In determining whether to dismiss an action for lack of prosecution, failure to obey a court order, or failure to comply with local rules, the court must consider several factors, (1) the public's interest in expeditious resolution of litigation, (2) the court's need to manage its docket, (3) the risk of prejudice to the defendants, (4) the public policy favoring disposition of cases on their merits, and (5) the availability of less drastic alternatives.

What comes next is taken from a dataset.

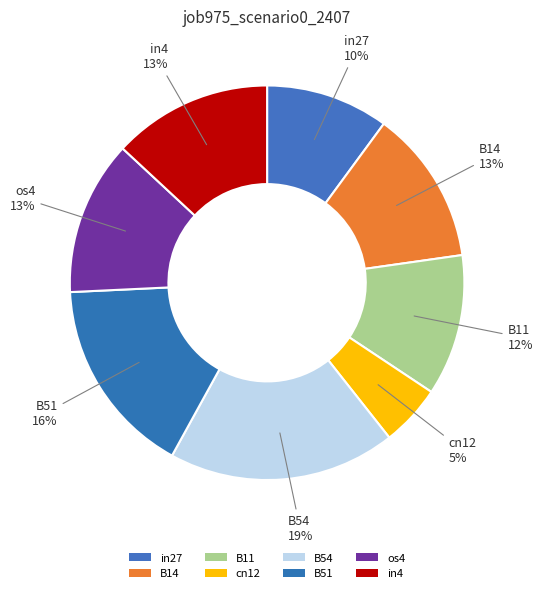

Count the number of slices in the pie.

8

Thompson, 782 F.2d at 831; Malone, 833 F.2d at 130; Ferdik, 963 F.2d at 1260-61; Ghazali, 46 F.3d at 53.

In the instant case, the Court finds that the public's interest in expeditiously resolving litigation and the Court's interest in managing its docket weigh in favor of dismissal. In these respects, the Court has a vast caseload before it and can not indulge Plaintiff's disregard of its orders and rules. The third factor, risk of prejudice to the Defendants, also weighs in favor of dismissal, since a presumption of injury arises from delay in resolving an action. Anderson v. Air West, 542 F.2d 522, 524 (9th Cir. 1976). The fourth factor -- public policy favoring disposition of cases on their merits -- is greatly outweighed by the factors in favor of dismissal discussed herein. Given Plaintiff's non-responsiveness to the Court's earlier orders and his pro se and in forma pauperis status, "less drastic alternatives" other than those taken to date (i.e., repeated orders to Plaintiff to comply) do not exist and the ultimate sanction of dismissal is warranted. Malone, 833 at 132-33.

Plaintiff's Complaint fails to state any cognizable federal claim. He has failed to comply with the Court's orders and rules. No lesser sanction than dismissal is appropriate.

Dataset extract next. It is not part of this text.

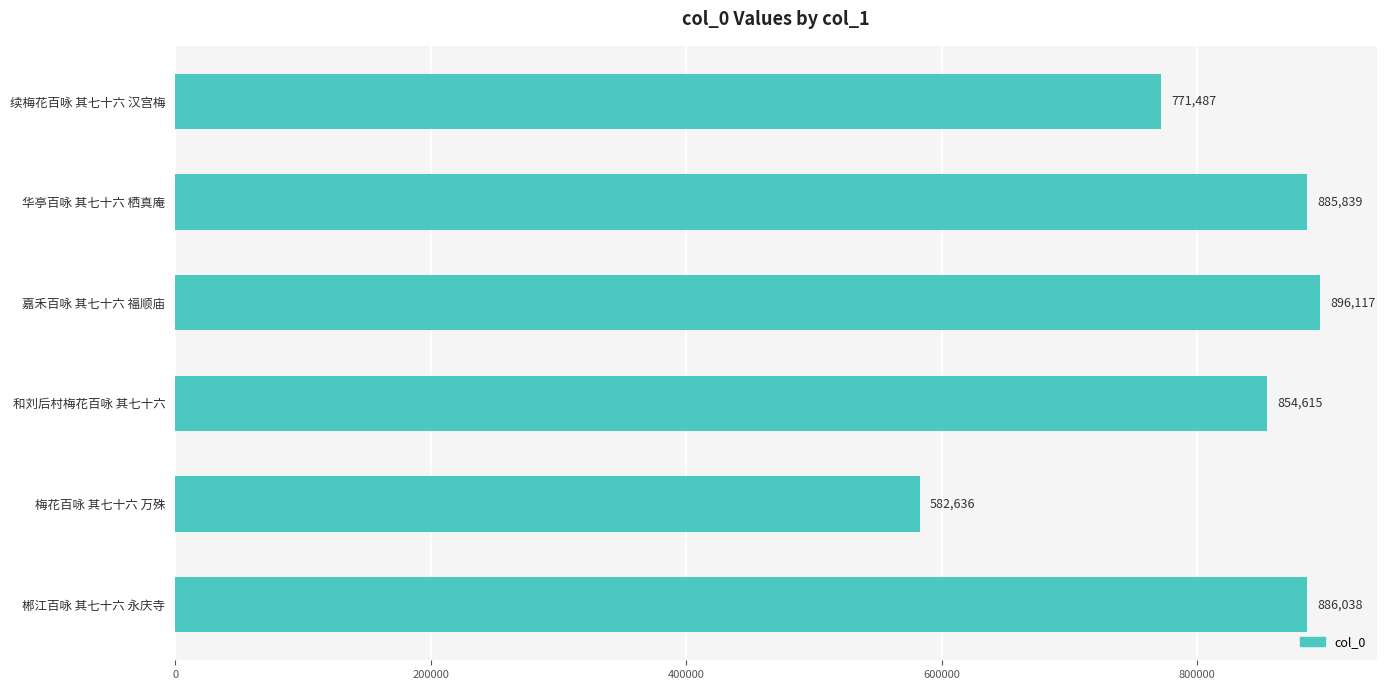

Read the value at 嘉禾百咏 其七十六 福顺庙.

896117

Accordingly, it is RECOMMENDED that this matter be DISMISSED WITH PREJUDICE by the District Judge and that dismissal count as a strike under 28 U.S.C. § 1915(g). These findings and recommendations are submitted to the United States District Judge assigned to the case, pursuant to the provisions of Title 28 U.S.C. § 636(b)(1). Within fourteen (14) days after being served with these Findings and Recommendations, any party may file written objections with the Court and serve a copy on all parties. Such a document should be captioned "Objections to Magistrate Judge's Findings and Recommendations." Any reply to the objections shall be served and filed within ten (10) days after service of the objections. The parties are advised that failure to file objections within the specified time may waive the right to appeal the District Court's order. Martinez v. Ylst, 951 F.2d 1153 (9th Cir. 1991).